(Input data)
►

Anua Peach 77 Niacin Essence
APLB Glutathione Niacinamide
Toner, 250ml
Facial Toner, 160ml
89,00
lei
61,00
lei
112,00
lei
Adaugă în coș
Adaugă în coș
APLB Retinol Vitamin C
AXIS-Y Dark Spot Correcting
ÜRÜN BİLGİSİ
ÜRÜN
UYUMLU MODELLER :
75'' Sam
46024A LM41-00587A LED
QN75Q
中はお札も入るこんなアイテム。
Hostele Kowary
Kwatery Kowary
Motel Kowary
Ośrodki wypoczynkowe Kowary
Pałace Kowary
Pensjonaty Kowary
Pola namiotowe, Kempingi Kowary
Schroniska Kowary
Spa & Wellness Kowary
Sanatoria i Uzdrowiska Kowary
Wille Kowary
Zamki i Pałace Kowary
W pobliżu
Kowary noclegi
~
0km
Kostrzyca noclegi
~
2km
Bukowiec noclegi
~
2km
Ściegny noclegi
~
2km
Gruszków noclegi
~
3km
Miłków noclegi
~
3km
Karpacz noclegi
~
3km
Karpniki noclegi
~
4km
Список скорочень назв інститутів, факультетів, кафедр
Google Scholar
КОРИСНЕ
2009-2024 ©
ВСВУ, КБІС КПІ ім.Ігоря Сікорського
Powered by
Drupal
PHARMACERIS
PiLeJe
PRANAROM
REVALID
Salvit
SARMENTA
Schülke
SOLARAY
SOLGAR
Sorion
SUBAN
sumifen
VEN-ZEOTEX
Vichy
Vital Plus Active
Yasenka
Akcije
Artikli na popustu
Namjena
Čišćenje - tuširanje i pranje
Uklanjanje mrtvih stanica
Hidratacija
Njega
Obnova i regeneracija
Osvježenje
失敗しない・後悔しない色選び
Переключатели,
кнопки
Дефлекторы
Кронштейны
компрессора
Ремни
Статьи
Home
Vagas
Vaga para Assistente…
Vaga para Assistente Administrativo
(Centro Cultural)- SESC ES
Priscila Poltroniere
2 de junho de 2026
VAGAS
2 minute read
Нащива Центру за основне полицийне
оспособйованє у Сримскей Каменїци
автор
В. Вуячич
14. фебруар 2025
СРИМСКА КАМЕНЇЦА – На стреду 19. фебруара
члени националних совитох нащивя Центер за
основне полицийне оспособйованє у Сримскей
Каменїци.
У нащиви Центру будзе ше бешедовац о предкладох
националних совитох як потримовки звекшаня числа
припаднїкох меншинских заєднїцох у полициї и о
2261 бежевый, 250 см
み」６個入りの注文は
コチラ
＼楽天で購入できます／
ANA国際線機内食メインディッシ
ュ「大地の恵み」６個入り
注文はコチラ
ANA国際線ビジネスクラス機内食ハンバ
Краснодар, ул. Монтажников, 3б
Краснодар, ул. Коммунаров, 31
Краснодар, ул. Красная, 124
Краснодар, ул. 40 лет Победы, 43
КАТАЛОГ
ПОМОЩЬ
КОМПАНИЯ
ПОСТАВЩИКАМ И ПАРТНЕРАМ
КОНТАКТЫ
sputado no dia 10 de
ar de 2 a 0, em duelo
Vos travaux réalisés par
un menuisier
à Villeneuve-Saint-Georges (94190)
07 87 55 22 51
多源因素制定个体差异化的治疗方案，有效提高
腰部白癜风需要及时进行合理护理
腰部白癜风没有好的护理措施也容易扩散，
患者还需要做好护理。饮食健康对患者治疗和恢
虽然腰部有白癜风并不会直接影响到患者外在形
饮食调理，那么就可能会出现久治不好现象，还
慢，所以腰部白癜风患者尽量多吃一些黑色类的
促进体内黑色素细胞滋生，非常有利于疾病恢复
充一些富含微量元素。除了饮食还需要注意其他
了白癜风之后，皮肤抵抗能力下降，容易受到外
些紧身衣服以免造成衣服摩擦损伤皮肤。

◄

Report only how many lines in the records contain the word "националних".

(Problem solution) 2